Met inachtneming van het bovenstaande zal het hof zich eerst buigen over de uitgangspunten voor de toetsing van verwarringsgevaar en de relevante feiten en omstandigheden - in het bijzonder voor zover tussen partijen nog in discussie -, waarna zal worden beoordeeld of verwarringsgevaar, direct of indirect, te duchten is.
3.6.
Hoe onderscheidend is ‘Mister Jobs’?
3.6.1.
PP Consult heeft betoogd dat de door haar mede gehanteerde handelsnaam ‘Mister Jobs” niet beschrijvend is, laat staan louter beschrijvend is, voor een arbeidsbemiddelingsbureau. Hierbij is immers het abstractieniveau van de handelsnaam als geheel bepalend. Het bestanddeel “Mister” heeft invloed op het bestanddeel “Jobs”, waarbij het publiek de combinatie onmiddellijk ziet als een naam en die in verband brengt met de onderneming van PP Consult , aldus PP Consult .
3.6.2.
Mr. Jobs B.V. heeft benadrukt dat beide partijen zeer beschrijvende handelsnamen gebruiken. De aanduiding ‘mister’ wordt heel veel gebruikt in moderne handelsnamen, zodat sprake is van een generieke niet onderscheidende aanduiding. ‘Jobs’ is een louter beschrijvende aanduiding voor arbeidsgerelateerde ondernemingen. De combinatie levert geen onderscheidende aanduiding op, aldus Mr. Jobs B.V..
3.6.3.
Het hof is van oordeel dat ‘Mister Jobs’, in deze woordcombinatie, als handelsnaam in hoge mate beschrijvend is voor de aard van de daaronder gedreven onderneming van PP Consult . Zoals tijdens de mondelinge behandeling ter zitting in hoger beroep besproken en partijen voorgelegd, leveren zoekopdrachten op internet met de zoekterm ‘Jobs’ wereldwijd miljarden hits op. Het door Mr. Jobs B.V. gestelde gebruik van de aanduiding ‘Mister’ en vooral de mate waarin deze toevoeging wordt gebruikt, is door PP Consult niet weersproken.

* [Takenlijst]:
a - Vertaal de zin "Mr. Jobs B.V. heeft benadrukt dat beide partijen zeer beschrijvende handelsnamen gebruiken." uit het tekstfragment over de handelsnaam 'Mister Jobs' in het Engels.
b - Wissel in de lijst, vanaf de eerste regel tot en met de regel met "building: (457, 39)", elk "road" in voor "street" en geef alleen die regels terug, verder ongewijzigd.

Opgeslagen datasetitems:
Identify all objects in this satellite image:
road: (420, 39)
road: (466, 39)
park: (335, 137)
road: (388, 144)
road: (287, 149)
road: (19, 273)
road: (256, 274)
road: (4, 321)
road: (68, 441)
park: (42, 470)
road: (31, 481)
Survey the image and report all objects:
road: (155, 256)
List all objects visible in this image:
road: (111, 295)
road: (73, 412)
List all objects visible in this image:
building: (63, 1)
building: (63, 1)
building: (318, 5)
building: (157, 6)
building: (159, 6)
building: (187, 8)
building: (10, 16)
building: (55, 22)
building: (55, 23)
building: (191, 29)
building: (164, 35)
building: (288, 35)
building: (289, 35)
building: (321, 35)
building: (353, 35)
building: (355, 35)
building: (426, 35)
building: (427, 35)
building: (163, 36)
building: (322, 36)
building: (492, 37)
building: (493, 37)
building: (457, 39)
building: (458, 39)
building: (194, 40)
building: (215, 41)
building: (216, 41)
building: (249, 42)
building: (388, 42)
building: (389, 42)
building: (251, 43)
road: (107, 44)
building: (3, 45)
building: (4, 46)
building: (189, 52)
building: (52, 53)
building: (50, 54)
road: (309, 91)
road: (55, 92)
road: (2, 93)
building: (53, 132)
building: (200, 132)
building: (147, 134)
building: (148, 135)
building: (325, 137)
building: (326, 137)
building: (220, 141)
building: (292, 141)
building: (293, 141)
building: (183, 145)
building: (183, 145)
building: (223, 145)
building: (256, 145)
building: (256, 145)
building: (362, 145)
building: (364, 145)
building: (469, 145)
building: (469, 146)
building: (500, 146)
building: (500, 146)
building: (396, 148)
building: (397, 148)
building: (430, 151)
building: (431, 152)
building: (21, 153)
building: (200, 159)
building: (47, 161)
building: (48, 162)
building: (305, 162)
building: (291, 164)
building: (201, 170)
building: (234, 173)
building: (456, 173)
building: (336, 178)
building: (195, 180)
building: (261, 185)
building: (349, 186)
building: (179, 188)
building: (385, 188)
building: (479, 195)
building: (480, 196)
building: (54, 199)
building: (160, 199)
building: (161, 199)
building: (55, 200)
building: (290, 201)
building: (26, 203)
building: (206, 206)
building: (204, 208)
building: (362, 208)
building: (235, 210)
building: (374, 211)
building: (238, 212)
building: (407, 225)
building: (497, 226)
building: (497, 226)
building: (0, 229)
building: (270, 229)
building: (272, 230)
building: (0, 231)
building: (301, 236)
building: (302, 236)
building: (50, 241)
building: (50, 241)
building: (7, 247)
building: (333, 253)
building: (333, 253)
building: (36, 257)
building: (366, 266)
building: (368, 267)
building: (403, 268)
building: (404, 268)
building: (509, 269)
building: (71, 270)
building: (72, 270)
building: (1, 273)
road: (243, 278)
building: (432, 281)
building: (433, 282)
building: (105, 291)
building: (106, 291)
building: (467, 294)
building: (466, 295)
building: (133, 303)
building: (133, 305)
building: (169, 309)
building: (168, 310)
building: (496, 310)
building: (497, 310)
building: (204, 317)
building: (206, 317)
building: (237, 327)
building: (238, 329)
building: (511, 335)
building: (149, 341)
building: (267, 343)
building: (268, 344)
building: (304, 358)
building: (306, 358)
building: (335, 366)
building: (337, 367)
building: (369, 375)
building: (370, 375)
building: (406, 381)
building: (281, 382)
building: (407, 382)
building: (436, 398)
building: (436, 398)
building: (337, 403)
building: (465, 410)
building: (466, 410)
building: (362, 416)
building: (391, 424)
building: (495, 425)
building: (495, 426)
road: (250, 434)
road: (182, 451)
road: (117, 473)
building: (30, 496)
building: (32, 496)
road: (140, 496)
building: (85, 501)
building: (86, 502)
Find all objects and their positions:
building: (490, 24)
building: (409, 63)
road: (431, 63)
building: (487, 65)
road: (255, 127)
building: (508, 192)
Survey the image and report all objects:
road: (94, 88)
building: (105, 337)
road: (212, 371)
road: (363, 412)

* [Verwachte antwoorden]:
a - Mr. Jobs B.V. emphasized that both parties use highly descriptive trade names.

b -
Identify all objects in this satellite image:
street: (420, 39)
street: (466, 39)
park: (335, 137)
street: (388, 144)
street: (287, 149)
street: (19, 273)
street: (256, 274)
street: (4, 321)
street: (68, 441)
park: (42, 470)
street: (31, 481)
Survey the image and report all objects:
street: (155, 256)
List all objects visible in this image:
street: (111, 295)
street: (73, 412)
List all objects visible in this image:
building: (63, 1)
building: (63, 1)
building: (318, 5)
building: (157, 6)
building: (159, 6)
building: (187, 8)
building: (10, 16)
building: (55, 22)
building: (55, 23)
building: (191, 29)
building: (164, 35)
building: (288, 35)
building: (289, 35)
building: (321, 35)
building: (353, 35)
building: (355, 35)
building: (426, 35)
building: (427, 35)
building: (163, 36)
building: (322, 36)
building: (492, 37)
building: (493, 37)
building: (457, 39)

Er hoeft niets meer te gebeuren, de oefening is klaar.